Dataset entries —
* * * * *

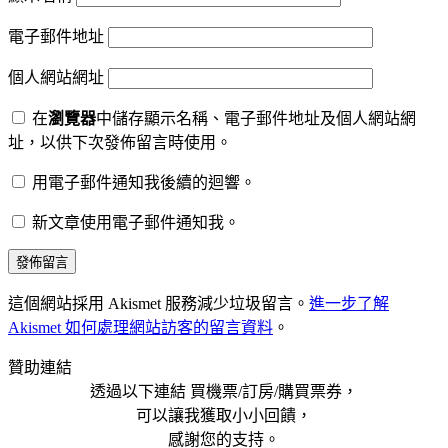
電子郵件地址
個人網站網址
在
瀏覽器
中儲存顯示名稱、電子郵件地址及個人網站網
址，以供下次發佈留言時使用。
用電子郵件通知我後續的迴響。
新文章使用電子郵件通知我。
這個網站採用 Akismet 服務減少垃圾留言。
進一步了解
Akismet 如何處理網站訪客的留言資料
。
贊助連結
透過以下連結 買機票/訂房/購買票券，
可以讓我獲取小小回饋，
感謝您的支持。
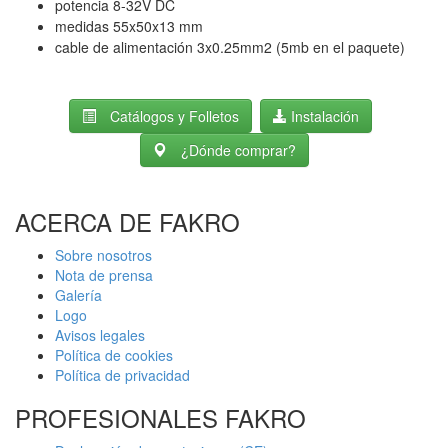
potencia 8-32V DC
medidas 55x50x13 mm
cable de alimentación 3x0.25mm2 (5mb en el paquete)
Catálogos y Folletos
Instalación
¿Dónde comprar?
ACERCA DE FAKRO
Sobre nosotros
Nota de prensa
Galería
Logo
Avisos legales
Política de cookies
Política de privacidad
PROFESIONALES FAKRO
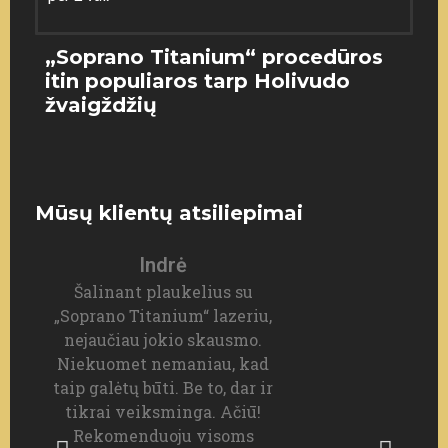
„Soprano Titanium“ procedūros
itin populiaros tarp Holivudo
žvaigždžių
Mūsų klientų atsiliepimai
Indrė
Šalinant plaukelius su
P
„Soprano Titanium“ lazeriu,
nesk
nejaučiau jokio skausmo.
Niekuomet nemaniau, kad
pr
taip galėtų būti. Be to, dar ir
tikrai veiksminga. Ačiū!
ner
Rekomenduoju visoms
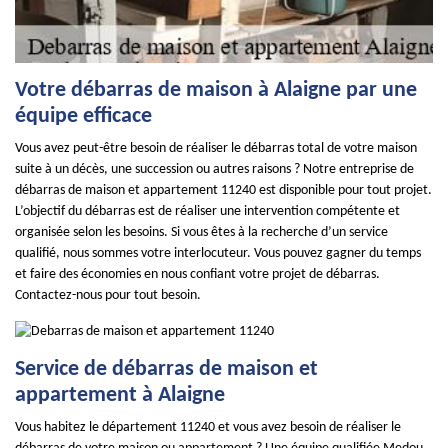
Votre débarras de maison à Alaigne par une
équipe efficace
Vous avez peut-être besoin de réaliser le débarras total de votre maison
suite à un décès, une succession ou autres raisons ? Notre entreprise de
débarras de maison et appartement 11240 est disponible pour tout projet.
L’objectif du débarras est de réaliser une intervention compétente et
organisée selon les besoins. Si vous êtes à la recherche d’un service
qualifié, nous sommes votre interlocuteur. Vous pouvez gagner du temps
et faire des économies en nous confiant votre projet de débarras.
Contactez-nous pour tout besoin.
Service de débarras de maison et
appartement à Alaigne
Vous habitez le département 11240 et vous avez besoin de réaliser le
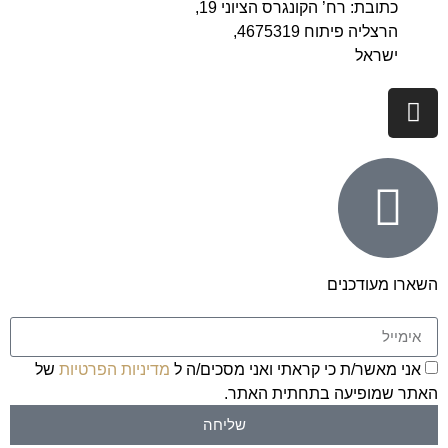
כתובת: רח’ הקונגרס הציוני 19,
הרצליה פיתוח 4675319,
ישראל
השארו מעודכנים
אני מאשר/ת כי קראתי ואני מסכים/ה ל
מדיניות הפרטיות
של
האתר שמופיעה בתחתית האתר.
שליחה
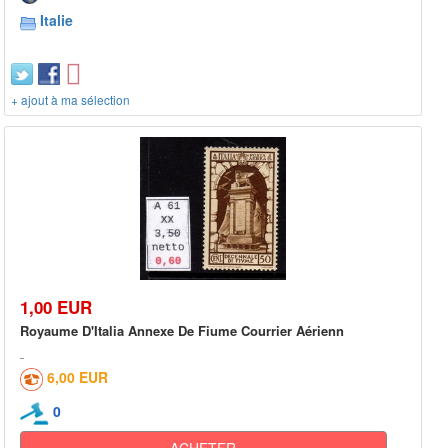
Italie
+ ajout à ma sélection
1,00 EUR
Royaume D'Italia Annexe De Fiume Courrier Aérienn
6,00 EUR
0
ACHETER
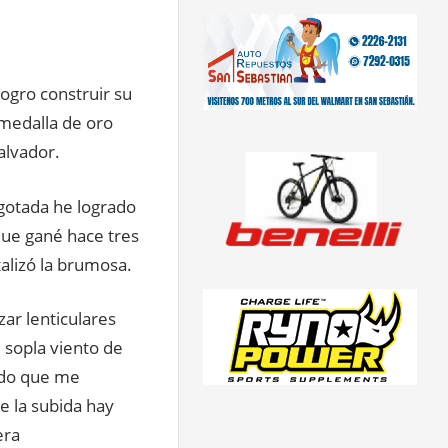
logro construir su
 medalla de oro
alvador.
gotada he logrado
que gané hace tres
alizó la brumosa.
zar lenticulares
 sopla viento de
tido que me
e la subida hay
era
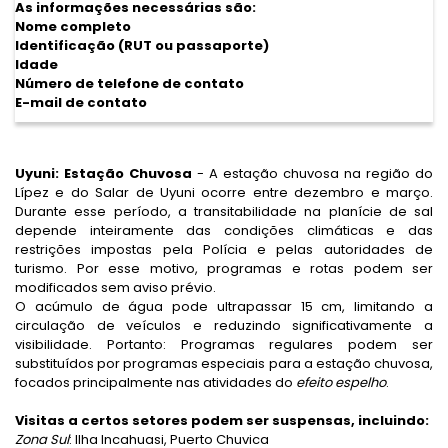
As informações necessárias são:
Nome completo
Identificação (RUT ou passaporte)
Idade
Número de telefone de contato
E-mail de contato
Uyuni: Estação Chuvosa
- A estação chuvosa na região do
Lípez e do Salar de Uyuni ocorre entre dezembro e março.
Durante esse período, a transitabilidade na planície de sal
depende inteiramente das condições climáticas e das
restrições impostas pela Polícia e pelas autoridades de
turismo. Por esse motivo, programas e rotas podem ser
modificados sem aviso prévio.
O acúmulo de água pode ultrapassar 15 cm, limitando a
circulação de veículos e reduzindo significativamente a
visibilidade. Portanto: Programas regulares podem ser
substituídos por programas especiais para a estação chuvosa,
focados principalmente nas atividades do
efeito espelho
.
Visitas a certos setores podem ser suspensas, incluindo:
Zona Sul
: Ilha Incahuasi, Puerto Chuvica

* * * * *

TASK TO COMPLETE — Take the line containing "sopla viento de" and every line after it through the end of the data, and write them out exactly, with no pictures.

RESULT FOR THIS TASK —
 sopla viento de
tido que me
e la subida hay
era
As informações necessárias são:
Nome completo
Identificação (RUT ou passaporte)
Idade
Número de telefone de contato
E-mail de contato
Uyuni: Estação Chuvosa
- A estação chuvosa na região do
Lípez e do Salar de Uyuni ocorre entre dezembro e março.
Durante esse período, a transitabilidade na planície de sal
depende inteiramente das condições climáticas e das
restrições impostas pela Polícia e pelas autoridades de
turismo. Por esse motivo, programas e rotas podem ser
modificados sem aviso prévio.
O acúmulo de água pode ultrapassar 15 cm, limitando a
circulação de veículos e reduzindo significativamente a
visibilidade. Portanto: Programas regulares podem ser
substituídos por programas especiais para a estação chuvosa,
focados principalmente nas atividades do
efeito espelho
.
Visitas a certos setores podem ser suspensas, incluindo:
Zona Sul
: Ilha Incahuasi, Puerto Chuvica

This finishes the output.